§ Excerpted text:
==============================

The writing is rich and descriptive, I liked the book and the setting but I didn’t like the character of Ella.

Get it here. Due out next week!

 

 

Date Night by Samantha Hayes captivated me! I loved this book which I read in recond time. It was a wonderful combination of setting, murder, mysterious characters and being in the wrong place at the wrong time AND a surprise twist. I also like when a book moves quickly and keeps the tension tight.

Returning early from a disastrous date night with my husband, I know something is wrong the moment the wheels crunch the gravel drive of our home. Inside, the TV is on and a half-eaten meal waits on the table. My heart stops when I find our little girl is alone in the house and our babysitter, Sasha, is missing…

Days later, when I’m arrested for Sasha’s murder and torn away from my perfect little family, I’ll wish I had told someone about the threatening note I received that morning.

==============================

Page images and extracted text:
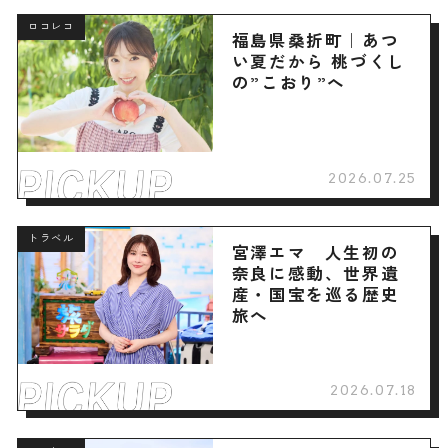
ロコレコ
福島県桑折町｜あつ
い夏だから 桃づくし
の”こおり”へ
2026.07.25
トラベル
宮澤エマ 人生初の
奈良に感動、世界遺
産・国宝を巡る歴史
旅へ
2026.07.18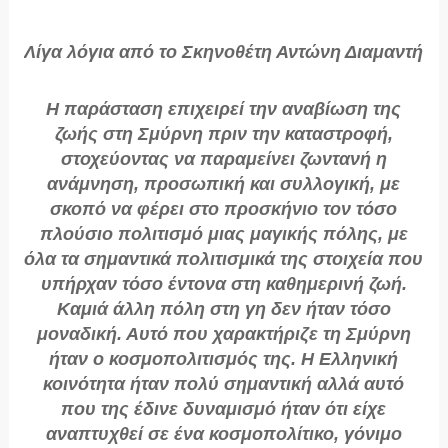
Λίγα λόγια από το Σκηνοθέτη Αντώνη Διαμαντή
Η παράσταση επιχειρεί την αναβίωση της
ζωής στη Σμύρνη πριν την καταστροφή,
στοχεύοντας να παραμείνει ζωντανή η
ανάμνηση, προσωπική και συλλογική, με
σκοπό να φέρει στο προσκήνιο τον τόσο
πλούσιο πολιτισμό μιας μαγικής πόλης, με
όλα τα σημαντικά πολιτισμικά της στοιχεία που
υπήρχαν τόσο έντονα στη καθημερινή ζωή.
Καμιά άλλη πόλη στη γη δεν ήταν τόσο
μοναδική. Αυτό που χαρακτήριζε τη Σμύρνη
ήταν ο κοσμοπολιτισμός της. Η Ελληνική
κοινότητα ήταν πολύ σημαντική αλλά αυτό
που της έδινε δυναμισμό ήταν ότι είχε
αναπτυχθεί σε ένα κοσμοπολίτικο, γόνιμο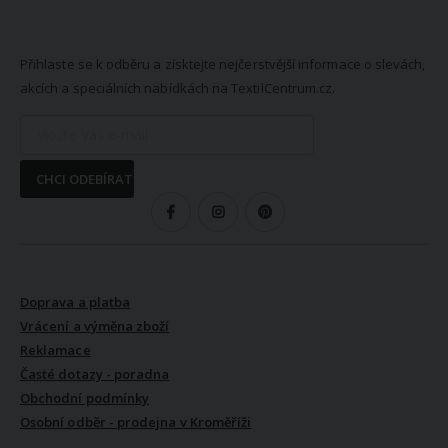
NEWSLETTER
Přihlaste se k odběru a získtejte nejčerstvější informace o slevách,
akcích a speciálních nabídkách na TextilCentrum.cz.
CHCI ODEBÍRAT
SLEDUJTE NÁS
VŠE O NÁKUPU
Doprava a platba
Vrácení a výměna zboží
Reklamace
Časté dotazy - poradna
Obchodní podmínky
Osobní odběr - prodejna v Kroměříži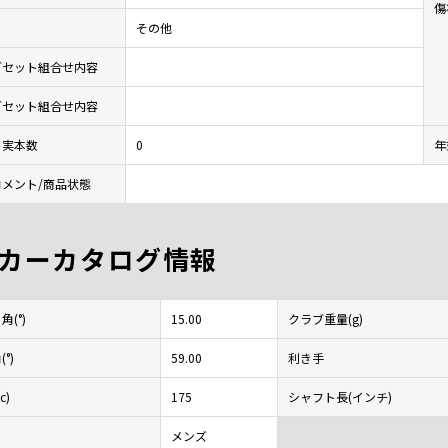
傷
その他
ブセット組合せ内容
ブセット組合せ内容
ト実本数
0
年
メント/商品状態
カーカタログ情報
(°)
15.00
クラブ重量(g)
°)
59.00
利き手
c)
175
シャフト長(インチ)
メンズ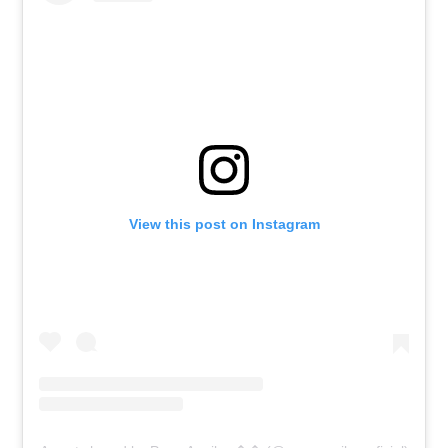
View this post on Instagram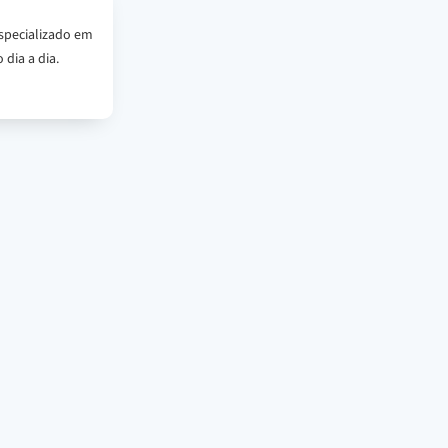
specializado em
 dia a dia.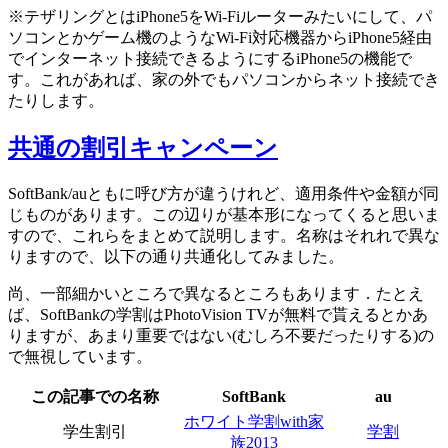
※テザリングとはiPhone5をWi-Fiルーターみたいにして、パ
ソコンとかゲーム機のようなWi-Fi対応機器からiPhone5経由
でインターネット接続できるようにするiPhone5の機能で
す。これがあれば、家の外でもパソコンからネット接続でき
たりします。
共通の割引キャンペーン
SoftBank/auともに呼び方が違うけれど、適用条件や金額が同
じものがあります。この辺りが基本形になってくると思いま
すので、これらをまとめて説明します。名称はそれれで異な
りますので、以下の通り共通化してみました。
尚、一部細かいところで異なるところもあります．たとえ
ば、SoftBankの学割はPhotoVision TVが無料で貰えるとかあ
りますが、あまり重要ではない(むしろ不要だったりする)の
で無視しています。
この記事での名称
SoftBank
au
ホワイト学割with家
学生割引
学割
族2013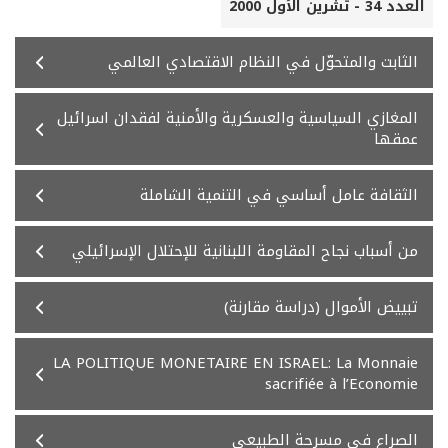
العدد 34 - تشرين الأول 2000
الثابت والمتحوّل في النظام الاقتصادي العالمي
المغازي السياسية والعسكرية والأمنية لفقدان اسرائيل
عمقها
الثقافة عامل أساسي في التنمية الشاملة
من أسباب نجاح المقاومة اللبنانية للإحتلال الإسرائيلي
تبييض الأموال (دراسة مقارنة)
LA POLITIQUE MONETAIRE EN ISRAEL: La Monnaie
sacrifiée à l’Economie
الصراع في مسرحة الطبيعي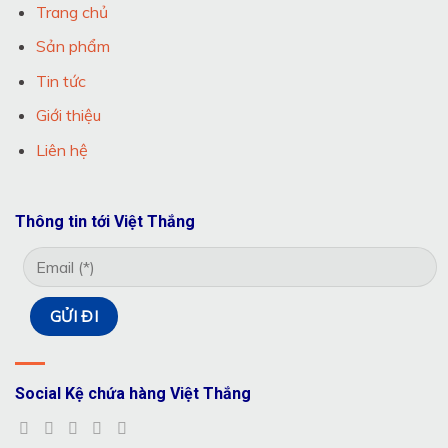
Trang chủ
Sản phẩm
Tin tức
Giới thiệu
Liên hệ
Thông tin tới Việt Thắng
Social Kệ chứa hàng Việt Thắng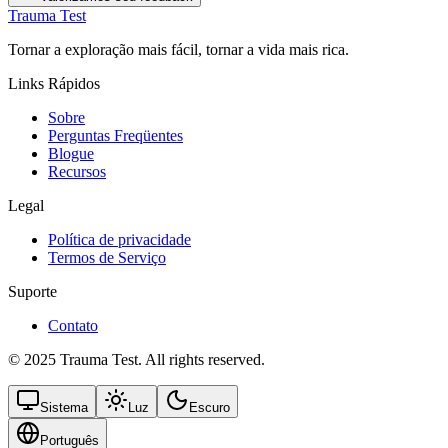
Trauma Test
Tornar a exploração mais fácil, tornar a vida mais rica.
Links Rápidos
Sobre
Perguntas Freqüentes
Blogue
Recursos
Legal
Política de privacidade
Termos de Serviço
Suporte
Contato
© 2025 Trauma Test. All rights reserved.
Sistema
Luz
Escuro
Português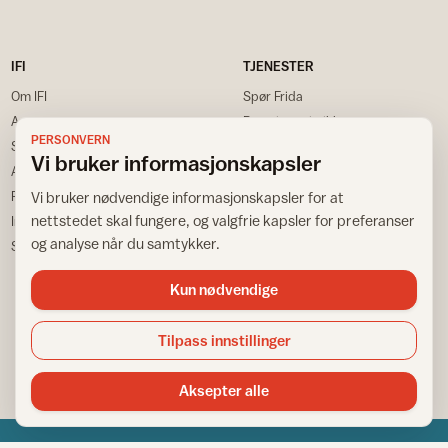
IFI
TJENESTER
Om IFI
Spør Frida
Ansatte
Bransjestatistikk
PERSONVERN
Samarbeidspartnere
Finn din nærmeste
Vi bruker informasjonskapsler
Annonsere
Huskeliste
Personvernerklæring
Vi bruker nødvendige informasjonskapsler for at
VÅRE NETTSTEDER
nettstedet skal fungere, og valgfrie kapsler for preferanser
Informasjonskapsler
og analyse når du samtykker.
Sitemap
Fargemagasinet
Gulvfakta
Kun nødvendige
Tapetfakta
Tilpass innstillinger
Aksepter alle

==============================

§ Problems to solve:
[A] According to the book review excerpt, which things did the reader say Date Night combined? List each one.
[B] Reproduce word for word the part of the book review excerpt that begins at "Date Night by" and ends after "the tension tight.".

§ Numbered answers:
[A]
- Setting
- Murder
- Mysterious characters
- Being in the wrong place at the wrong time
- A surprise twist

[B]
Date Night by Samantha Hayes captivated me! I loved this book which I read in recond time. It was a wonderful combination of setting, murder, mysterious characters and being in the wrong place at the wrong time AND a surprise twist. I also like when a book moves quickly and keeps the tension tight.